START Selected extract

You are viewing a plain text version of this content. The canonical link for it is here.
Posted to common-dev@hadoop.apache.org by "stack (JIRA)" <ji...@apache.org> on 2007/12/11 18:13:43 UTC

[jira] Created: (HADOOP-2405) [hbase] Merge region tool exposed in shell and/or in UI

[hbase] Merge region tool exposed in shell and/or in UI
-------------------------------------------------------

                 Key: HADOOP-2405
                 URL: https://issues.apache.org/jira/browse/HADOOP-2405
             Project: Hadoop
          Issue Type: New Feature
          Components: contrib/hbase
            Reporter: stack
            Priority: Minor


hbase has support for merging regions.  Expose a merge trigger in the shell or in the UI (Can only merge adjacent features so perhaps only makes sense in UI in the regionserver UI).

-- 
This message is automatically generated by JIRA.
-
You can reply to this email to add a comment to the issue online.


RE: [jira] Commented: (HADOOP-2405) [hbase] Merge region tool exposed in shell and/or in UI

Posted by Jim Kellerman <ji...@powerset.com>.
Google does dynamic splitting and merging of regions to deal with hot spots.
They had to be careful that they did not oscilate between splitting and merging when the
load pattern changed.

Right now, manual merges are ok because we only do splits when regions grow and the only reason
to merge is if many rows are deleted.

END Selected extract
START Excerpted data

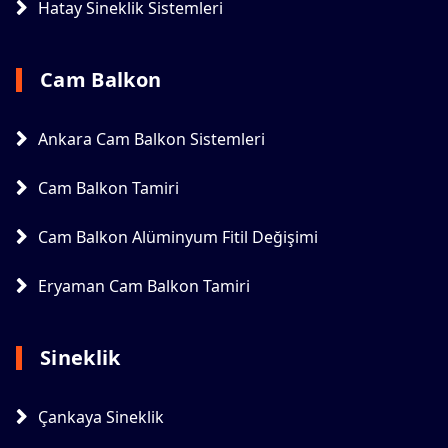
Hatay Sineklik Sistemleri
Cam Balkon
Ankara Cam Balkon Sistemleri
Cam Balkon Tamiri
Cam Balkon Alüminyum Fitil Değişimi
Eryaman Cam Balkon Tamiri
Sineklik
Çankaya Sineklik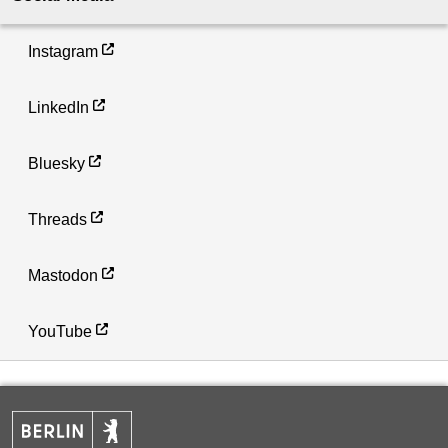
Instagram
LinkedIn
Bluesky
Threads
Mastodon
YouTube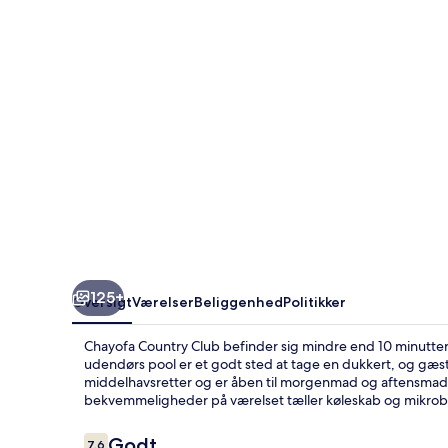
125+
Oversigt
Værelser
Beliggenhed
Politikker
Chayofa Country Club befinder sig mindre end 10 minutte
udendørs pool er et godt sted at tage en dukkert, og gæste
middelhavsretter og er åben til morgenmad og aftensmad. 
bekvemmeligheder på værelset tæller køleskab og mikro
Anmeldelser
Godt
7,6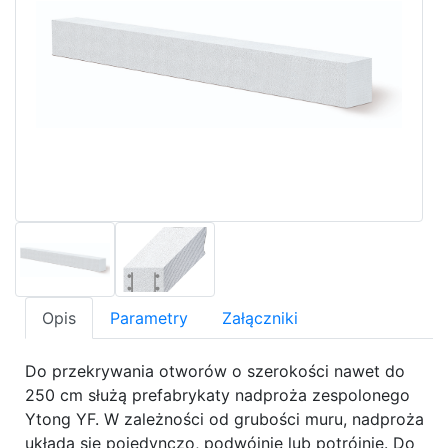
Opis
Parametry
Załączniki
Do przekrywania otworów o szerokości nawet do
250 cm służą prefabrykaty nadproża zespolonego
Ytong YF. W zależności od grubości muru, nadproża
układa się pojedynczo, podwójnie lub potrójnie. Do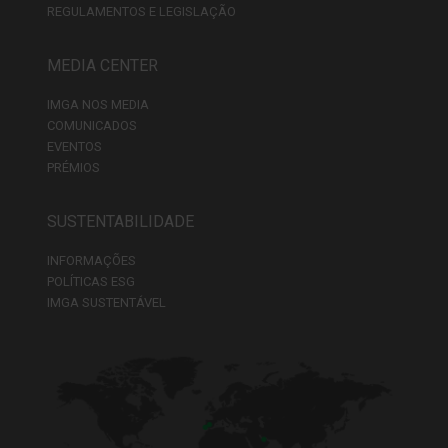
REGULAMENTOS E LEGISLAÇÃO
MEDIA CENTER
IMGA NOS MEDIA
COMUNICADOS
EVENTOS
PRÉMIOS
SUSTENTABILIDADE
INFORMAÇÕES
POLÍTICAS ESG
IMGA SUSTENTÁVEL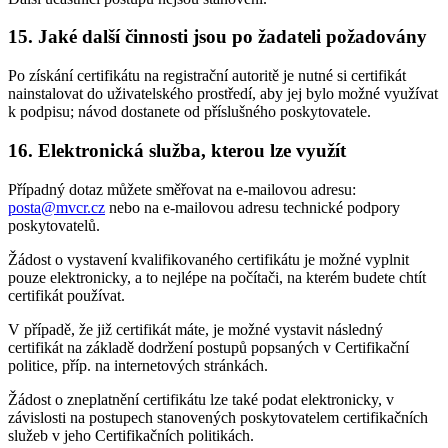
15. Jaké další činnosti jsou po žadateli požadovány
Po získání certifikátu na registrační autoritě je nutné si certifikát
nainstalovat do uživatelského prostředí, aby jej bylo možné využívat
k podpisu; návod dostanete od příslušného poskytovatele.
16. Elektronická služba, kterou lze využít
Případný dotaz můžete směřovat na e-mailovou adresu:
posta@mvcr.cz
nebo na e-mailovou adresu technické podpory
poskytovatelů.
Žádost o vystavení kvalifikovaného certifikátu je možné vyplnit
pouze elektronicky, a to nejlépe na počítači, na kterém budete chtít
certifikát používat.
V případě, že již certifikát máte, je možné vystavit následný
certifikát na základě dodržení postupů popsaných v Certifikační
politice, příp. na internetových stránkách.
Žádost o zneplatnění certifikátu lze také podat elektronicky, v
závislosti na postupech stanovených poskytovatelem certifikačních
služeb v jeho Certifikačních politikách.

END Excerpted data
START Excerpted data

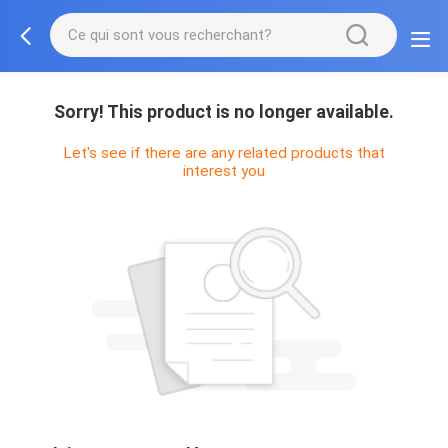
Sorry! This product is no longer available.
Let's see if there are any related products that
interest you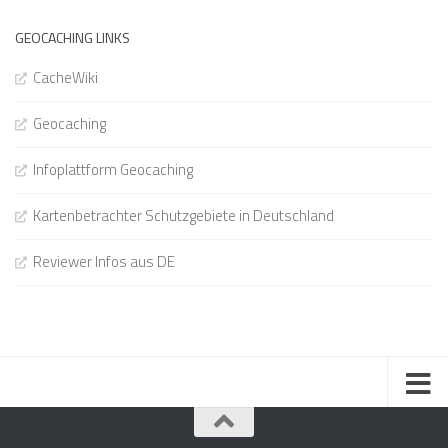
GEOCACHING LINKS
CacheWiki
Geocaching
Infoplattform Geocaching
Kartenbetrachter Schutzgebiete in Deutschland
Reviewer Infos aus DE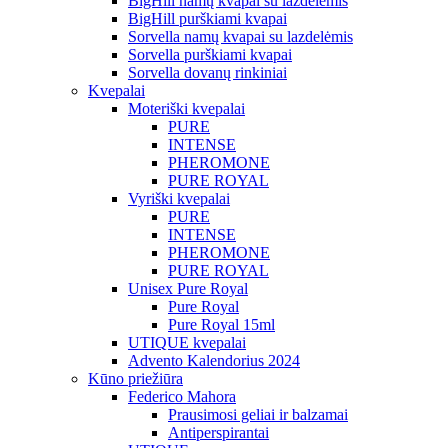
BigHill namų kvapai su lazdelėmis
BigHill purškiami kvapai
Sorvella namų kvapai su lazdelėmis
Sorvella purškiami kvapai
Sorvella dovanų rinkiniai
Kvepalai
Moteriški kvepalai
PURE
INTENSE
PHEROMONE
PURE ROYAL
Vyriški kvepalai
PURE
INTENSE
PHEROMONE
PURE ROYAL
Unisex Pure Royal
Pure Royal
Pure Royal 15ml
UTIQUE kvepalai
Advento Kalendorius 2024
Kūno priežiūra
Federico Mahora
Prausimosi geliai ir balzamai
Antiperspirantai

END Excerpted data

*Apply what you read*:
1. Reproduce the thread on merging hbase regions verbatim, from "Posted by Jim" to "rows are deleted.".
2. In the thread on merging hbase regions, what reason does Jim Kellerman give as the only one for merging regions at present?
3. Extend the thread on merging hbase regions, picking up after its final sentence.
This data has no connection to the thread on merging hbase regions.

*Answers to the exercise*:
1.
Posted by Jim Kellerman <ji...@powerset.com>.
Google does dynamic splitting and merging of regions to deal with hot spots.
They had to be careful that they did not oscilate between splitting and merging when the
load pattern changed.

Right now, manual merges are ok because we only do splits when regions grow and the only reason
to merge is if many rows are deleted.

2. The only reason to merge regions is if many rows are deleted.

3.
When we get to doing more sophisticated load balancing, we will want the capability of both
splitting and merging based on load.

> -----Original Message-----
> From: Bryan Duxbury (JIRA) [mailto:jira@apache.org]
> Sent: Monday, January 07, 2008 1:10 PM
> To: hadoop-dev@lucene.apache.org
> Subject: [jira] Commented: (HADOOP-2405) [hbase] Merge region
> tool exposed in shell and/or in UI
>
>
>     [
> https://issues.apache.org/jira/browse/HADOOP-2405?page=com.atl
assian.jira.plugin.system.issuetabpanels:comment-tabpanel&focusedCommentId=> 12556694#action_12556694 ]
>
> Bryan Duxbury commented on HADOOP-2405:
> ---------------------------------------
>
> So, you envision the merge operation to not only require
> manual triggering but to require manual targeting? Shouldn't
> the point of merging regions be to maintain the equilibrium
> of size of regions? Under what circumstances will you have to
> manually intervene to keep regions appropriately sized?
>
> It seems like this should really only happen after a
> substantial number of deletions has occurred, right? That
> would cause a compacted region to shrink below a healthy
> size, and if it could be merged with a neighbor, it would be
> nice. This logic should be built in and automatic, otherwise
> it would require constant monitoring of region sizes by an
> administrator.
>
> Other than this sort of automatic merging, when would you
> want to manually merge two regions? Doesn't that expose a
> somewhat dangerous amount of functionality to the end user?
>
> > [hbase] Merge region tool exposed in shell and/or in UI
> > -------------------------------------------------------
> >
> >                 Key: HADOOP-2405
> >                 URL:
> https://issues.apache.org/jira/browse/HADOOP-2405
> >             Project: Hadoop
> >          Issue Type: New Feature
> >          Components: contrib/hbase
> >            Reporter: stack
> >            Priority: Minor
> >
> > hbase has support for merging regions.  Expose a merge
> trigger in the shell or in the UI (Can only merge adjacent
> features so perhaps only makes sense in UI in the regionserver UI).
>
> --
> This message is automatically generated by JIRA.
> -
> You can reply to this email to add a comment to the issue online.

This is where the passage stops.